Welcome back to week 5 - so glad you’re here! Here’s my little reminder, as always, that it’s okay (and recommended!) to take this material slowly. Your brain might say, no, go faster, learn it all, do more! But in reality, making change requires us to titrate, i.e., take things one small step at a time. You have all the time you need. Wishing you tiny sparks of goodness this week!
(0:00 - 6:40)
Hello and welcome back to Book Club, where this week we're going to be diving into Chapter 5 in Adult Children of Emotionally Immature Parents. So I'm curious how you're finding things so far. If you want to leave a comment or reply to me here, I'd love to hear any of the things that you're learning and thank you for all the comments you've left and shared with me so far.
I really love when this gets to feel like a community of us learning together. Because so much of healing from things like having emotionally immature parents requires us to have co-regulation. And for many of us, we may not have that.
We may not have a person in our lives who can truly understand what it's like to grow up in an environment like this. So while we might not see each other, I hope we can feel the energy that we're all holding as we do this depthful exploration together. So you may remember from last time that we talked about the different ways that emotionally immature parents can show up.
In Chapter 5, we're going to talk about two concepts that I find so important as we are learning to heal and rewire our brain after growing up in environments with these environmental failures. And that is the healing fantasy and the role self. So let's dive in.
If you have been with me for a while through some of the other book clubs or some of my classes, you've heard me use the term survival strategy, protective mechanism, or parts. Specifically, protective parts. Those are all words for what happens when our environment can't meet our needs in a way that feels good to us.
So whether our parent needs us to be perfect so that they can feel safe, they need us to not feel emotions because they don't know how to be with emotions, they need us to take care of their needs because they can't meet their own needs. All of those things create an environment where, as you've heard me say many times, it feels unsafe for a child. And I can't emphasize that enough that to our child brain, these environments create a bind where we have to choose between our caregivers or ourselves.
And we rely on our caregivers to keep us safe and alive as children. So we will always choose our caregivers and we will split away from ourselves. In this book, she talks about it as coping.
And I have nothing wrong with the word coping, of course, but I think a lot of times we hear the word coping mechanism and it can get used really negatively. Like, well, this is just a coping mechanism. You know, you're just coping and you need to stop doing that.
And it's a little bit different from coping, so that's why I like to use the word survival strategy or protective mechanism. Maybe you've heard before of like pro-symptom therapy models. And what that means is we understand that all symptoms, all behaviors, all ways of talking to ourselves and treating ourselves that are negative are as a result of keeping ourselves safe and protecting us.
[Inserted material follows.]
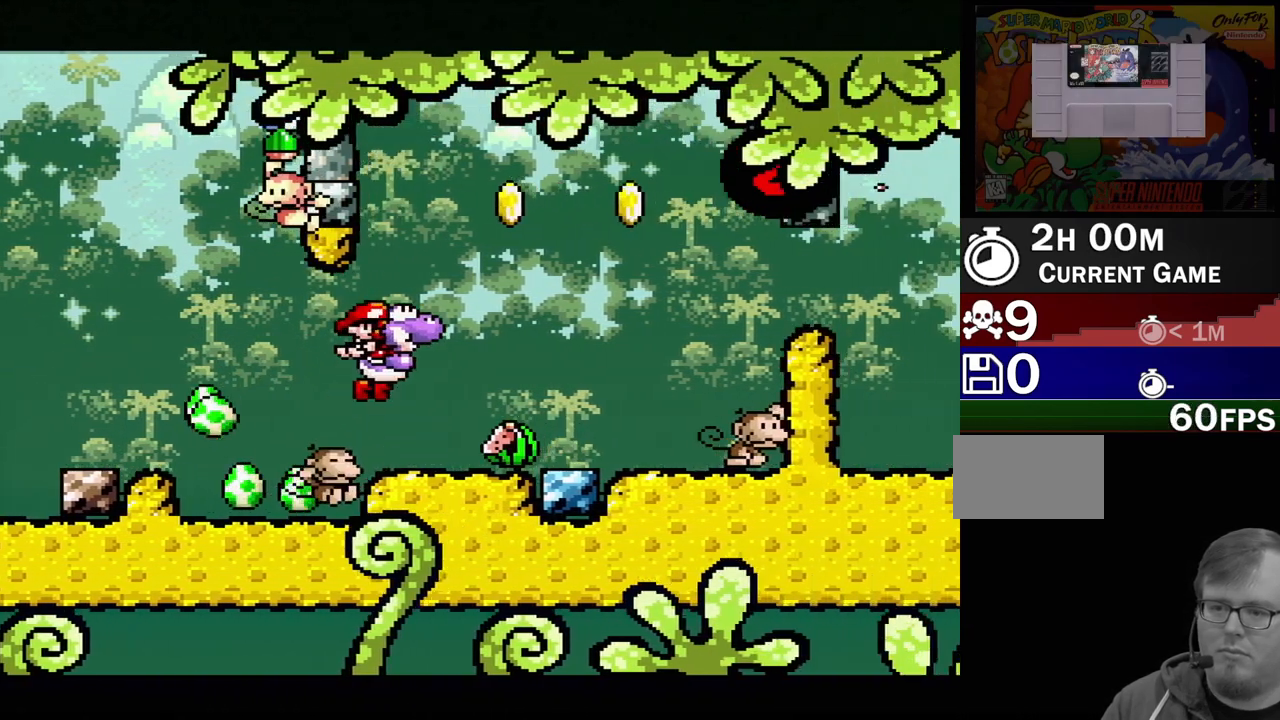
{"buttons": ["B", "Y"], "events": [[117, "B", "up"], [167, "Y", "down"], [183, "DPAD_RIGHT", "up"], [283, "B", "down"]]}
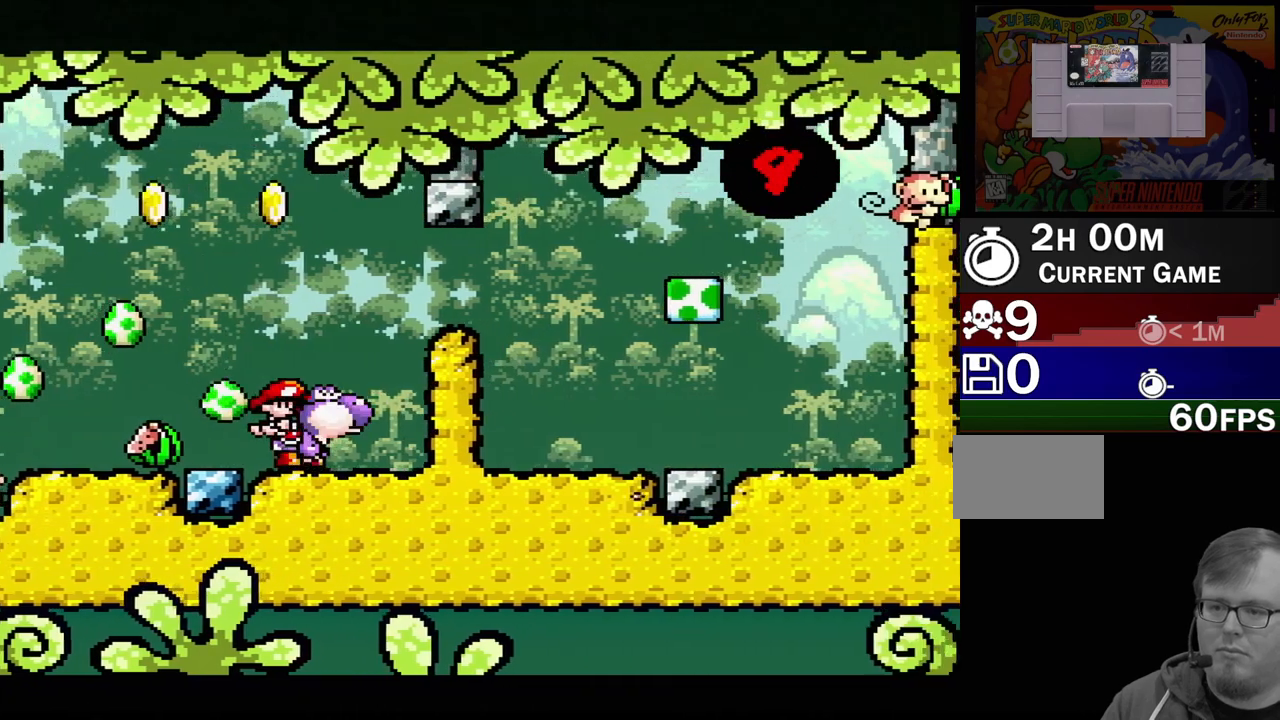
{"buttons": ["B", "Y", "DPAD_RIGHT"], "events": [[50, "B", "up"], [133, "Y", "up"], [200, "DPAD_RIGHT", "down"], [250, "B", "down"], [383, "Y", "down"]]}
It means they served us at some time in our life. So as we delve into this chapter, I invite you to hold that concept not of coping, but of safety and protection, that these neural pathways got laid down in your environment, in your life, to keep you safe, to help your brain and your nervous system make you feel safe, either by shutting things off, by pushing you into perfectionism, by pushing you into externalizing behaviors, which we'll dive into more. But all of this was in pursuit of trying to create safety in a situation where there were none.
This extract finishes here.